In a letter to Sen. Kirsten Gillibrand (D-N.Y.), Joseph Macmanus, acting assistant secretary of state for legislative affairs, confirmed that the United States would not attend the conference, which in its previous iterations has been a forum for anti-Semitism and anti-Israel rhetoric. JTA obtained a copy of the letter.
In November, the United States voted against a U.N. resolution to establish the conference. The following month, Gillibrand led a coalition of 18 senators in signing a letter to the American ambassador to the U.N., Susan Rice, urging the U.S. not to participate in the conference, scheduled for Sept. 21 in New York.

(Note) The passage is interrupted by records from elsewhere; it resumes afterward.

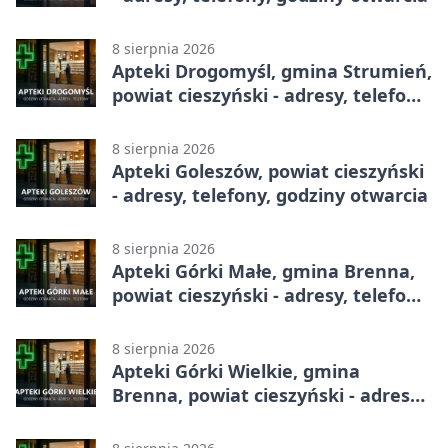
8 sierpnia 2026
Apteki Drogomyśl, gmina Strumień,
powiat cieszyński - adresy, telefony,
godziny otwarcia
8 sierpnia 2026
Apteki Goleszów, powiat cieszyński
- adresy, telefony, godziny otwarcia
8 sierpnia 2026
Apteki Górki Małe, gmina Brenna,
powiat cieszyński - adresy, telefony,
godziny otwarcia
8 sierpnia 2026
Apteki Górki Wielkie, gmina
Brenna, powiat cieszyński - adresy,
telefony, godziny otwarcia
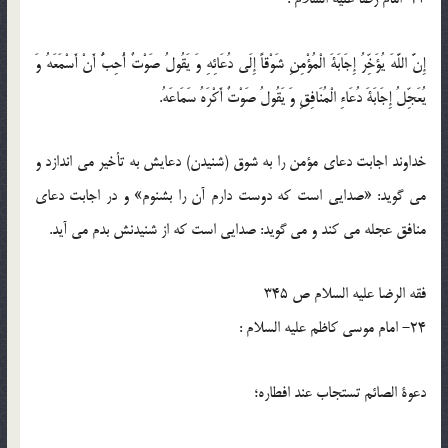
إِنَّ اللَّهَ يُؤَخِّرُ إِجَابَةَ الْمُؤْمِنِ شَوْقاً إِلَى دُعَائِهِ وَ يَقُولُ صَوْتٌ أُحِبُّ أَنْ أَسْمَعَهُ وَ
يُعَجِّلُ إِجَابَةَ دُعَاءِ الْمُنَافِقِ وَ يَقُولُ صَوْتٌ أَكْرَهُ سَمَاعَهُ.
خداوند اجابت دعاى مؤمن را به شوق (شنيدن) دعايش به تأخير مى اندازد و
مى گويد: «صدايى است كه دوست دارم آن را بشنوم» و در اجابت دعاى
منافق عجله مى كند و مى گويد: صدايى است كه از شنيدنش بدم مى آيد.
فقه الرضا عليه السلام ص 345
24- امام موسی کاظم علیه السلام :
دعوة الصائم تستجاب عند افطاره؛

The Durban III conference is meant to mark the 10-year anniversary of the U.N.’s World Conference Against Racism in Durban, South Africa, during which the delegations from the United States and Israel walked out in protest as the tenor turned increasingly anti-Israel and anti-Semitic.
"The United States will not participate in the Durban Commemoration," Macmanus wrote in the letter. "In December, we voted against the resolution establishing this event because the Durban process included ugly displays of intolerance and anti-Semitism, and we did not want to see that commemorated."
Gillibrand applauded the decision in a statement Wednesday.
"I commend the Obama Administration decision to withdraw from this event," Gillibrand said. "We all witnessed how extreme anti-Semitic and anti-American voices took over Durban I and Durban II, and we should expect the same thing to happen with Durban III."
The U.S. and Israel, along with seven other countries, boycotted Durban II in 2009, during which Iranian President Mahmoud Ahmadinejad delivered a keynote speech assailing Zionism.
In November, Canada was the first country to announce it would not participate in Durban III. Israel announced the following month that it would boycott the conference.